Green Well
Paul Wellman (file)

“No good deed goes unpunished,” said Nat Reinke, owner and operator of Green Well. He was speaking of the medical marijuana dispensary’s attempt, on Tuesday, February 2, to present a donation of gardening materials to El Puente Community School, which the school refused to accept. What was intended as an act of community-spirited good faith turned out to be nothing short of a fiasco that left both sides scratching their heads, trying to figure out what went wrong.

El Puente High School, which serves at-risk students—including those who have been expelled from regular schools, or referred by probation officers, or who are transitioning back to school from juvenile hall—had been seeking grants to fund a campus garden project. Spearheaded by an AmeriCorps volunteer who serves at the school, the effort was met with seemingly good news when Reinke’s partner, Green Well owner-operator James Lee, contacted the AmeriCorps member and explained that he was part of a community nonprofit organization that would like to donate soil for the garden venture.

This, it appears, is when communication between El Puente and Green Well broke down. According to Lee and Reinke, the two never explicitly told the AmeriCorps representative that they were a medical marijuana dispensary, only that they were nearby nonprofit and wanted to help. “It just didn’t come up,” said Reinke. “We told them that our business was called the Green Well, but I guess they didn’t do their homework.”

County School District Public Information Officer Wendy Shelton said of the conversation, “[The AmeriCorps member] recounted that she was only told the Green Well was a local nonprofit, and assumed it was an education nonprofit.
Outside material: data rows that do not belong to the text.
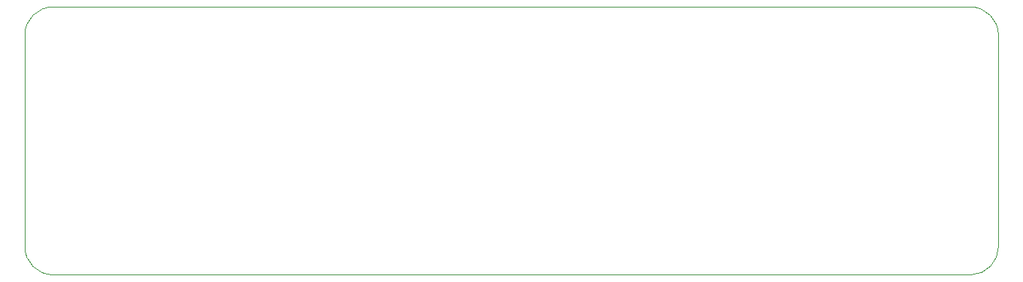
<source format=gbr>
%TF.GenerationSoftware,KiCad,Pcbnew,(6.0.1)*%
%TF.CreationDate,2022-02-15T20:39:13+08:00*%
%TF.ProjectId,Desk_Macropad,4465736b-5f4d-4616-9372-6f7061642e6b,rev?*%
%TF.SameCoordinates,Original*%
%TF.FileFunction,Profile,NP*%
%FSLAX46Y46*%
G04 Gerber Fmt 4.6, Leading zero omitted, Abs format (unit mm)*
G04 Created by KiCad (PCBNEW (6.0.1)) date 2022-02-15 20:39:13*
%MOMM*%
%LPD*%
G01*
G04 APERTURE LIST*
%TA.AperFunction,Profile*%
%ADD10C,0.100000*%
%TD*%
G04 APERTURE END LIST*
D10*
X183492311Y-107947083D02*
G75*
G03*
X186531250Y-104775000I-136061J3172083D01*
G01*
X186531250Y-80962500D02*
X186531250Y-104775000D01*
X76857564Y-104775000D02*
X76857564Y-80962500D01*
X183492436Y-107950000D02*
X80032564Y-107950000D01*
X80032564Y-77787500D02*
G75*
G03*
X76857564Y-80962500I0J-3175000D01*
G01*
X80032564Y-77787500D02*
X183356250Y-77787500D01*
X186531250Y-80962500D02*
G75*
G03*
X183356250Y-77787500I-3175000J0D01*
G01*
X76857564Y-104775000D02*
G75*
G03*
X80032564Y-107950000I3175000J0D01*
G01*
M02*

</source>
She may not have asked specifically what kind of business they were, which maybe she should have.”

Green Well Owner-Operators Nat Reinke and James Lee
Paul Wellman (file)

To Reinke and Lee, it had seemed like a great way to demonstrate their sense of civic responsibility. “It was a chance to not only give to a school, but to give to a school in our neighborhood that is struggling financially,” said Reinke. “It was a perfect opportunity to show our commitment to the community.” Ever since it opened on Milpas Street about a month ago, the Green Well has marketed its collective as one of the only legal, completely conforming dispensaries in the city, and the proprietors say that one of its main objectives is to perform philanthropic acts throughout Milpas area neighborhoods.

After getting the green light from the AmeriCorps volunteer a month ago, Green Well members began accumulating the gardening materials that Lee and Reinke attempted to gift on Tuesday. However, when they showed up at the school, the two owners — along with a media contingent that had been alerted to the presentation ceremony by Green Well press releases — were met by school staffers who were decidedly surprised to discover the source of the gift.

According to County Superintendent of Schools Bill Cirone, “We had no idea that a medical marijuana dispensary was in anyway connected to a donation of soil for a community garden. We would not have accepted the donation had we known that was the case, and we are extremely disturbed by the way this action took shape.” While school officials claim that they were never even notified of the media-attended ceremony, Reinke asserts that he and Lee spoke multiple times to the AmeriCorps member about the exact time and day they were to arrive.

Cirone, for his part, is claiming that there was an element of deception, saying Lee and Reinke purposely didn’t reveal their business’s nature. “We have grave concerns about the subterfuge that was involved, and the underhanded manner in which an event was staged for credit that was undeserved,” said Cirone in a written statement. “We would not have accepted the donation had we known the source, and it seems clear that the Green Well CEO had anticipated such a reaction or else he would have made the true source of the donation known to us from the beginning.”

Adding to the drama was the fact that the supplies were delivered in a truck owned by Jay’s Landscaping, which has since attempted to distance itself from the event. Claiming to have no idea that its truck was being used for such purposes, Jay’s Landscaping stated that the truck was taken without its approval. Reinke admitted that one of Green Well’s patients, who runs his own landscaping company, used the truck and that there was no official collaboration with Jay’s.

Although El Puente staff initially accepted the gardening supplies at the event, school officials have decided to give the soil and other materials back to the Green Well. “We just think it’s cleaner and more straightforward to proceed this way,” said Shelton. “There are a number of businesses that schools don’t accept donations from, including tobacco and alcohol businesses, so this is not something we would have accepted in the first place had we known where it was coming from,” explained Shelton.

Cirone echoed the sentiment, writing, “I am on record as opposing these dispensaries, especially in connection with schools, and it is simply incredible that the CEO of Green Well would think that this would be an acceptable step to take.”

Looking forward, Reinke said that he and Lee will document any future donations in writing in order to avoid and possible confusion. They are also considering making donations anonymously from now on.